Iowa Court Allows Remote Dispensing Of Abortion Pill
DES MOINES, Iowa (AP) — The Iowa Supreme Court has struck down a restriction that would have prevented doctors from administering abortion-inducing pills remotely via video teleconferencing, saying it would have placed an undue burden on a woman's right to get an abortion.
Iowa is one of only two states that offers so-called telemedicine abortions — Minnesota offers them on a smaller scale — and doctors at Iowa's urban clinics that perform abortions had been allowed to continue offering the remotely-administered abortions while the ruling was pending.
Planned Parenthood's local affiliate, Planned Parenthood of the Heartland, had sued the Iowa Board of Medicine over its 2013 decision that would have required a doctor to be in the room with a patient when dispensing abortion-inducing medication.
The board cited safety concerns when it passed the rule requiring a physical examination, but Planned Parenthood and other critics said it was just another attempt by abortion rights opponents to make it harder for women to get abortions. They said the Iowa board's restriction particularly would have made it harder for women in more rural areas who don't live near the few urban clinics where doctors who perform abortions are based.
"Medical experts opposed this law because it harms women by blocking access to safe medical care," Planned Parenthood of the Heartland CEO Suzanna de Baca said in a statement. "When it comes to health care, politics should never trump medicine."
She said a woman's ability to make her own health care decisions, including the right to obtain an abortion, is a personal liberty guaranteed in the Iowa Constitution.
"We are pleased that the Iowa Supreme Court has upheld Iowa's tradition of honoring those freedoms," she said.
The court agreed with Planned Parenthood's argument that the rule would have placed an unconstitutional burden on women by requiring a doctor's physical presence in the room.
"Because the Board agrees the Iowa Constitution protects a woman's right to terminate her pregnancy to the same extent as the United States Constitution, we find the rule violates the Iowa Constitution," the justices wrote.
They found that since the medical board has approved telemedicine for other medical procedures without a doctor's presence, "the board appears to hold abortion to a different medical standard than other procedures."
The board has denied that the rule was politically motivated.
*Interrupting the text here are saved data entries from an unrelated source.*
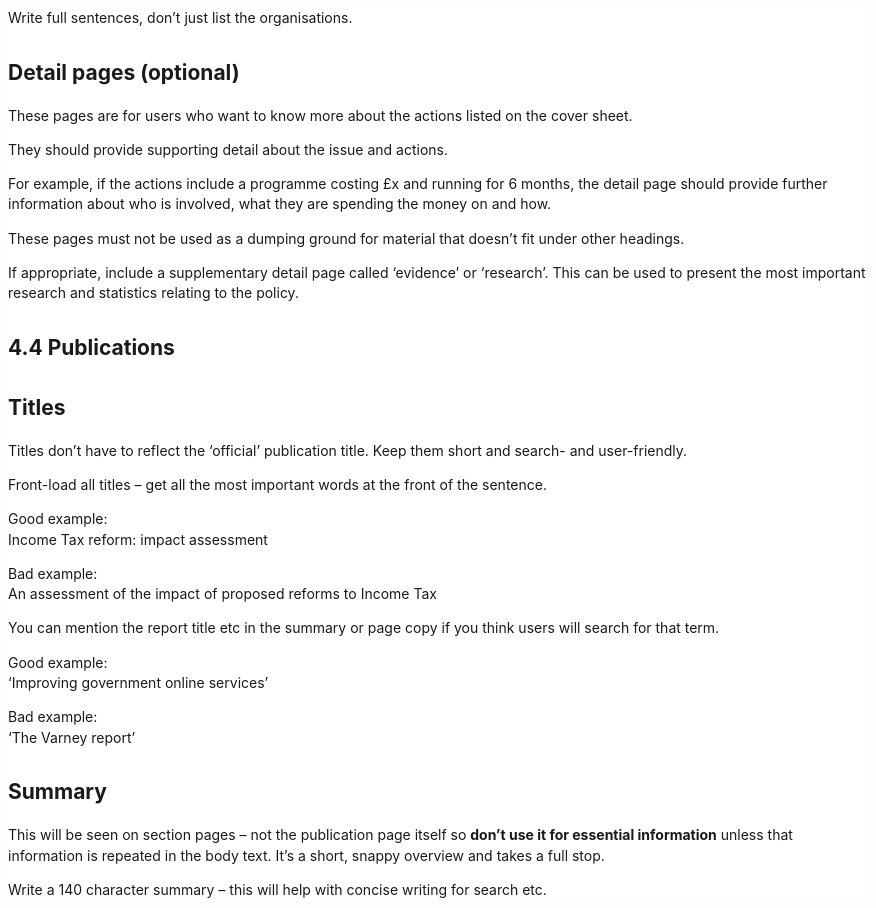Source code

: Write full sentences, don’t just list the organisations.

Detail pages (optional)
-----------------------

These pages are for users who want to know more about the actions listed
on the cover sheet.

They should provide supporting detail about the issue and actions.

For example, if the actions include a programme costing £x and running
for 6 months, the detail page should provide further information about
who is involved, what they are spending the money on and how.

These pages must not be used as a dumping ground for material that
doesn’t fit under other headings.

If appropriate, include a supplementary detail page called ‘evidence’ or
‘research’. This can be used to present the most important research and
statistics relating to the policy.

4.4 Publications
----------------

Titles
------

Titles don’t have to reflect the ‘official’ publication title. Keep them
short and search- and user-friendly.

Front-load all titles – get all the most important words at the front of
the sentence.

Good example:\
 Income Tax reform: impact assessment

Bad example:\
 An assessment of the impact of proposed reforms to Income Tax

You can mention the report title etc in the summary or page copy if you
think users will search for that term.

Good example:\
 ‘Improving government online services’

Bad example:\
 ‘The Varney report’

Summary
-------

This will be seen on section pages – not the publication page itself so
**don’t use it for essential information** unless that information is
repeated in the body text. It’s a short, snappy overview and takes a
full stop.

Write a 140 character summary – this will help with concise writing for
search etc.
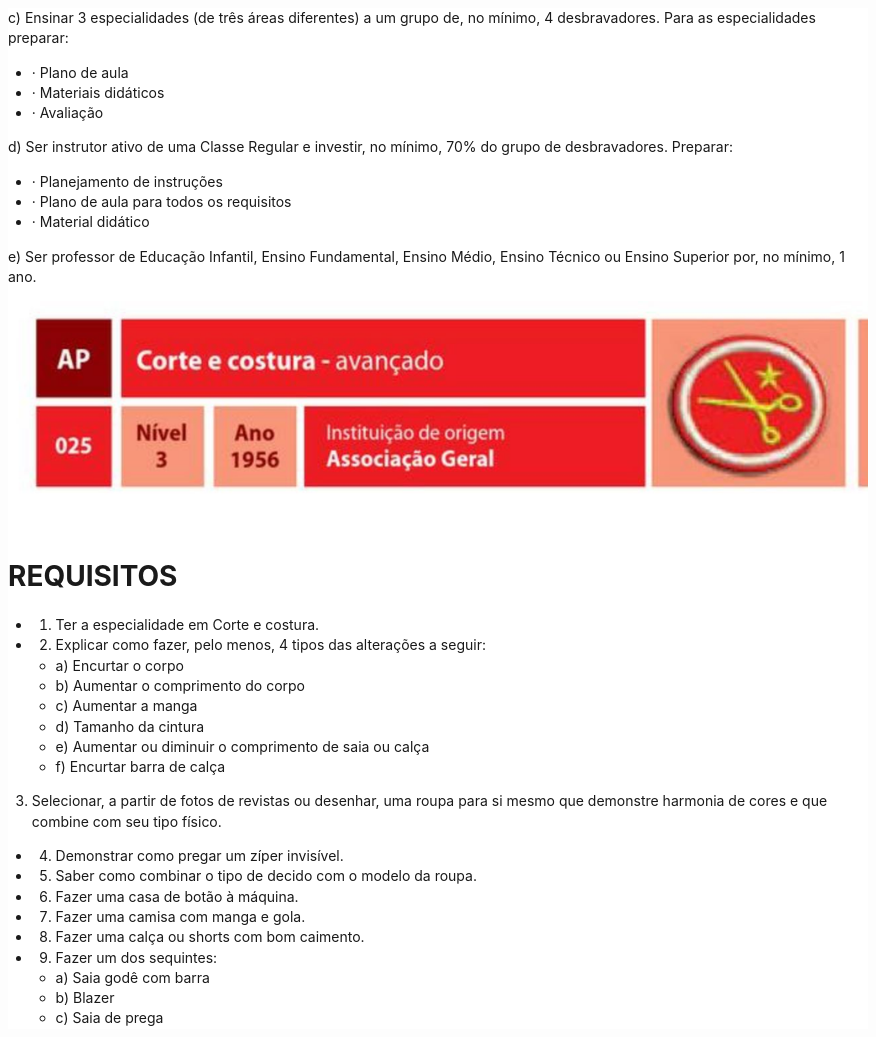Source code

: c) Ensinar 3 especialidades (de três áreas diferentes) a um grupo de, no mínimo, 4 desbravadores. Para as especialidades preparar:

- · Plano de aula
- · Materiais didáticos
- · Avaliação

d) Ser instrutor ativo de uma Classe Regular e investir, no mínimo, 70% do grupo de desbravadores. Preparar:

- · Planejamento de instruções
- · Plano de aula para todos os requisitos
- · Material didático

e) Ser professor de Educação Infantil, Ensino Fundamental, Ensino Médio, Ensino Técnico ou Ensino Superior por, no mínimo, 1 ano.

![](_page_17_Figure_10.jpeg)

# **REQUISITOS**

- 1. Ter a especialidade em Corte e costura.
- 2. Explicar como fazer, pelo menos, 4 tipos das alterações a seguir:
  - a) Encurtar o corpo
  - b) Aumentar o comprimento do corpo
  - c) Aumentar a manga
  - d) Tamanho da cintura
  - e) Aumentar ou diminuir o comprimento de saia ou calça
  - f) Encurtar barra de calça

3. Selecionar, a partir de fotos de revistas ou desenhar, uma roupa para si mesmo que demonstre harmonia de cores e que combine com seu tipo físico.

- 4. Demonstrar como pregar um zíper invisível.
- 5. Saber como combinar o tipo de decido com o modelo da roupa.
- 6. Fazer uma casa de botão à máquina.
- 7. Fazer uma camisa com manga e gola.
- 8. Fazer uma calça ou shorts com bom caimento.
- 9. Fazer um dos sequintes:
  - a) Saia godê com barra
  - b) Blazer
  - c) Saia de prega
Its executive director, Mark Bowden, said the board adopted the rule because it believes dispensing abortion drugs without a doctor present is an unsafe medical practice, "not to place an undue burden on women who choose to terminate their pregnancies."
He said the board will discuss the ruling at its meeting next month to determine how it applies to board regulations.
Since the decision interprets rights under the Iowa Constitution based on application of U.S. Supreme Court rulings and federal constitutional rights, there is no federal appeal of the ruling, a spokesman for the Iowa Attorney General said.
Telemedicine is becoming a more popular method of treating patients nationwide, but its use to dispense abortion-inducing medication is fairly new. Iowa was the first state in the country to offer it in 2008, and it has provided services to more than 7,000 women to date.
More than a dozen states in recent years have preemptively banned the abortion method without ever having allowed it, according to the Guttmacher Institute, a national nonprofit that follows reproductive health issues.